Does anyone know of a barefoot trimmer who covers this area? Any recommendations?

I just gave Deana a call but she won't come out this way (Cumbernauld).


----------



## TPO (31 May 2014)

Sense of direction isn't my strong point but try Tamsin Coombs. She's fantastic with mine, friends now use her and she'll cover pretty much most of scotland. Tell her Jill sent you!


----------



## Brightbay (1 June 2014)

WindyStacks said:



			hi

Does anyone know of a barefoot trimmer who covers this area? Any recommendations?

I just gave Deana a call but she won't come out this way (Cumbernauld).
		
Click to expand...

Central and West Scotland is poorly served.  I used Deane back when she was bonkers enough to do a 100 mile round trip to trim   I'm now DIY with advice and occasional visits from Nick Hill of CloverRose Equine.  He travels all over.


----------



## TPO (1 June 2014)

Tamsin covers Central definitely and does a far bit in the west (including the islands) if that helps at all?


----------



## WindyStacks (2 June 2014)

Thank you for all your suggestions, I actually managed to get in touch with Jane from barefootworks (I thought they only did Aberdeenshire/Highlands) and she's going to come over to start the process. Apparently it's not really the right time of year to be starting given the rich spring grass. If we can keep the movement going (ie, more of us!) hopefully it'll encourage more visits to this area.

I've done my own before (interim trims), but I'm really not happy with starting from scratch along the rehab road.

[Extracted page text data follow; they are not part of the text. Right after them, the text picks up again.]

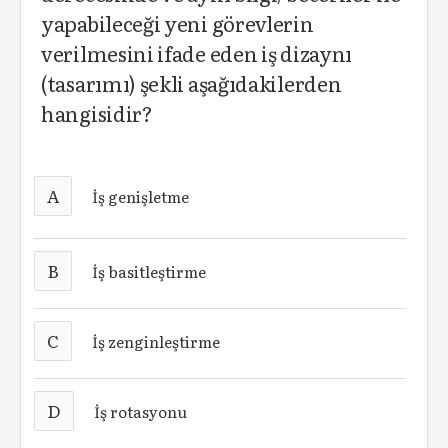
yapabileceği yeni görevlerin
verilmesini ifade eden iş dizaynı
(tasarımı) şekli aşağıdakilerden
hangisidir?
A
İş genişletme
B
İş basitleştirme
C
İş zenginleştirme
D
İş rotasyonu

So for the time being I've got to keep his shoes on. :/

Also VERY unhappy to learn yesterday (I've been overseas for years) about the working hunter rule... what's being done to fight this daftness?


----------



## Exploding Chestnuts (2 June 2014)

I suggest you start on the diet straight away and use the Rockley Farm website to learn lots of stuff.
To be honest, I would be prepared to stable and feed hay for a few hours to make it work, after all it will be a seasonal problem anyway if you have to feed hi sugar lo fibre grass.
At some stage the shoes have to come off, I would just give it a try as long as your farrier is reasonably supportive. The feet should already be balanced if he has been shod properly.
I never found a trimmer [ayrshire] and he was fine, a bit sensitive at first, but I just walked him on tarmac and let him find his own route. I managed him for barefoot, and rarely used a farrier, they were all happy with his feet, I had a rasp and used it every two weeks to make a formal check on the feet and round off the edges.
Pro hoof from pro earth, or pro balance have plenty of magnesium which is essential,  of course the minerals have to be balanced. I also fed min 50gms micronised linseed, more in winter + salt
Cavallo boots are often used for transition, but due to supply problems mine never arrived, and things improved so did not need them.
The spring flush of grass and the autumn flush both have hi sugar and lo magnesium, so at the moment things should not be too bad from now to October.


----------



## heebiejeebies (2 June 2014)

I can't find Tamsin Coombs on google, could anyone please PM me her contact details?

Thanks!


----------



## Brightbay (2 June 2014)

heebiejeebies said:



			I can't find Tamsin Coombs on google, could anyone please PM me her contact details?

Thanks!
		
Click to expand...

I think she's AANHCP, so maybe try their website for contact details?  You'll have to look for Europe and then UK, but I think she's on it


----------



## kez1001 (2 June 2014)

Another vote for Tamsin. She's been fantastic with us. We are north of glasgow but I was previously in East Kilbride and she came to us there too.


----------



## kez1001 (2 June 2014)

heebiejeebies said:



			I can't find Tamsin Coombs on google, could anyone please PM me her contact details?

Thanks!
		
Click to expand...

Will PM you


----------



## TPO (6 June 2014)

Brightbay said:



			I think she's AANHCP, so maybe try their website for contact details?  You'll have to look for Europe and then UK, but I think she's on it 

Click to expand...

Yip she's on there. She's the fifth trimmer I've used and the only one I've been happy with. It's slim pickings in scotland so I'm very grateful to have found Tamsin!

One of the trimmers mentioned on here left my horse very lame the two times I had them to trim. Everyone can make a mistake but not twice. Trimmer blamed the horse'a conformation but funnily enough no other trimmer has caused him to be sore and/or lame.

Educate yourself as much as possible so that you can make informed decisions. Rockley blog, Lucy Priory's website, Feet First, The Barefoot Horse and Pete Ramey's books and website.


----------